Hijab Day: What is it?


Photos by Nabiha Ajmeri and Maariya Quadri

Muslim women all around the world are recognized for wearing the hijab on February 1st. 

The hijab in Arabic means “veil”. It’s a form of modesty and symbolic of faith in God. To recognize the women all over the world that wear hijab, Nazma Khan, a social activist from New York, established February 1st as World Hijab Day to encourage women of all religions to try on and live the experience of wearing the hijab for a day. 

Western culture/media tends to give off the wrong message of women being forced to wear the hijab as a form of oppression, but  the simplicity of it is that in Islam, God has told women to wear the hijab and dress modestly, so we do. 
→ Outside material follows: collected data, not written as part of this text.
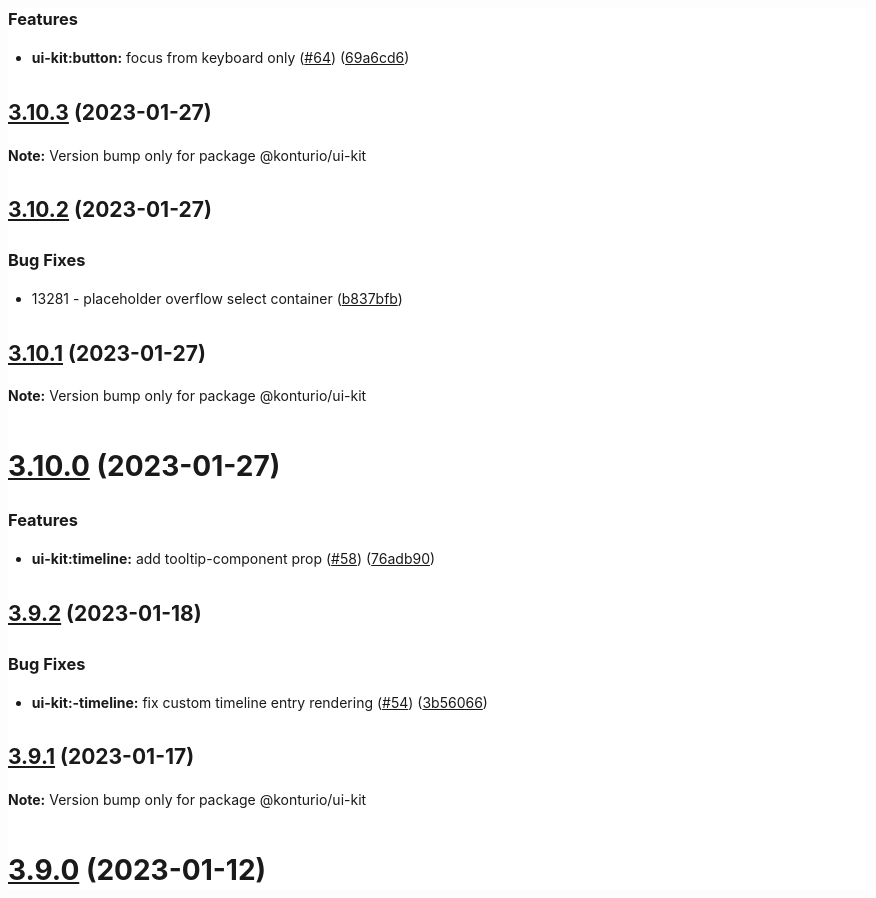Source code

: ### Features

- **ui-kit:button:** focus from keyboard only ([#64](https://github.com/konturio/ui/issues/64)) ([69a6cd6](https://github.com/konturio/ui/commit/69a6cd6cdd8b33da7e8d897ad5762e4a435d4c0a))

## [3.10.3](https://github.com/konturio/ui/compare/@konturio/ui-kit@3.10.2...@konturio/ui-kit@3.10.3) (2023-01-27)

**Note:** Version bump only for package @konturio/ui-kit

## [3.10.2](https://github.com/konturio/ui/compare/@konturio/ui-kit@3.10.1...@konturio/ui-kit@3.10.2) (2023-01-27)

### Bug Fixes

- 13281 - placeholder overflow select container ([b837bfb](https://github.com/konturio/ui/commit/b837bfbe47216ba5bdcd42517c4d258c099456ae))

## [3.10.1](https://github.com/konturio/ui/compare/@konturio/ui-kit@3.10.0...@konturio/ui-kit@3.10.1) (2023-01-27)

**Note:** Version bump only for package @konturio/ui-kit

# [3.10.0](https://github.com/konturio/ui/compare/@konturio/ui-kit@3.9.2...@konturio/ui-kit@3.10.0) (2023-01-27)

### Features

- **ui-kit:timeline:** add tooltip-component prop ([#58](https://github.com/konturio/ui/issues/58)) ([76adb90](https://github.com/konturio/ui/commit/76adb90d65272efbd7bae3131375340cc2b05038))

## [3.9.2](https://github.com/konturio/ui/compare/@konturio/ui-kit@3.9.1...@konturio/ui-kit@3.9.2) (2023-01-18)

### Bug Fixes

- **ui-kit:-timeline:** fix custom timeline entry rendering ([#54](https://github.com/konturio/ui/issues/54)) ([3b56066](https://github.com/konturio/ui/commit/3b56066364b82acf1e373afcafb69956e4c7f491))

## [3.9.1](https://github.com/konturio/ui/compare/@konturio/ui-kit@3.9.0...@konturio/ui-kit@3.9.1) (2023-01-17)

**Note:** Version bump only for package @konturio/ui-kit

# [3.9.0](https://github.com/konturio/ui/compare/@konturio/ui-kit@3.8.0...@konturio/ui-kit@3.9.0) (2023-01-12)
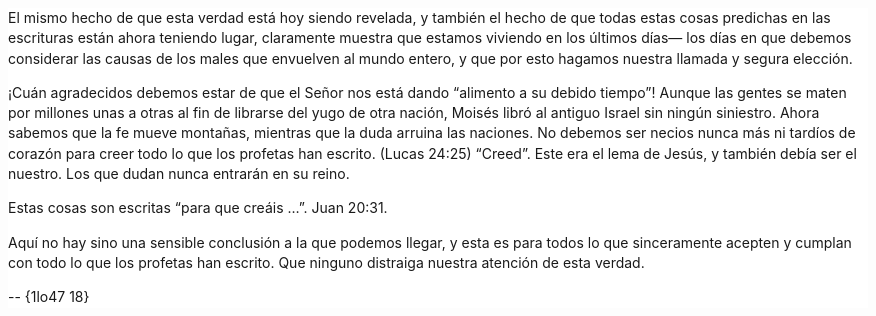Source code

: El mismo hecho de que esta verdad está hoy siendo revelada, y también el hecho de que todas estas cosas predichas en las escrituras están ahora teniendo lugar, claramente muestra que estamos viviendo en los últimos días— los días en que debemos considerar las causas de los males que envuelven al mundo entero, y que por esto hagamos nuestra llamada y segura elección.

¡Cuán agradecidos debemos estar de que el Señor nos está dando “alimento a su debido tiempo”! Aunque las gentes se maten por millones unas a otras al fin de librarse del yugo de otra nación, Moisés libró al antiguo Israel sin ningún siniestro. Ahora sabemos que la fe mueve montañas, mientras que la duda arruina las naciones. No debemos ser necios nunca más ni tardíos de corazón para creer todo lo que los profetas han escrito. (Lucas 24:25) “Creed”. Este era el lema de Jesús, y también debía ser el nuestro. Los que dudan nunca entrarán en su reino.

Estas cosas son escritas “para que creáis …”. Juan 20:31.

Aquí no hay sino una sensible conclusión a la que podemos llegar, y esta es para todos lo que sinceramente acepten y cumplan con todo lo que los profetas han escrito. Que ninguno distraiga nuestra atención de esta verdad.

 -- {1lo47 18}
Here’s what the hijabis of Glenbard West had to say. “Many people think hijab is something women are forced to wear in Islam, but that’s not true. Yes, you have to wear it because it’s part of our religion but forcing something upon someone is also not part of Islam” according to Senior Arisha Attar.

The main goal for World Hijab day is to recognize women that embrace the hijab and to open up non-hijabi women to try it on for one day. Wearing hijab in modern times now is very difficult as some may feel out of place, but according to Junior Saania Iqbal “[I am] Very confident. I’m never ashamed of wearing the hijab in public.” 

For many women, wearing the hijab is no daunting task, especially if they’ve been accustomed to wearing it since a young age. “I started wearing hijab when I was in 5th grade” shared Ms. Iqbal who’s proudly been wearing her hijab for 6 years. 

Ms. Attar expresses she has many, many positive memories associated with her hijab such as, “parties, styling our hijabs, and just having fun with my friends, no matter what we’re wearing.” 

This February 1st, I invite all women of different backgrounds to keep an open mind and, if you’re interested, to try on the hijab and live the experience of a hijabi woman for a day!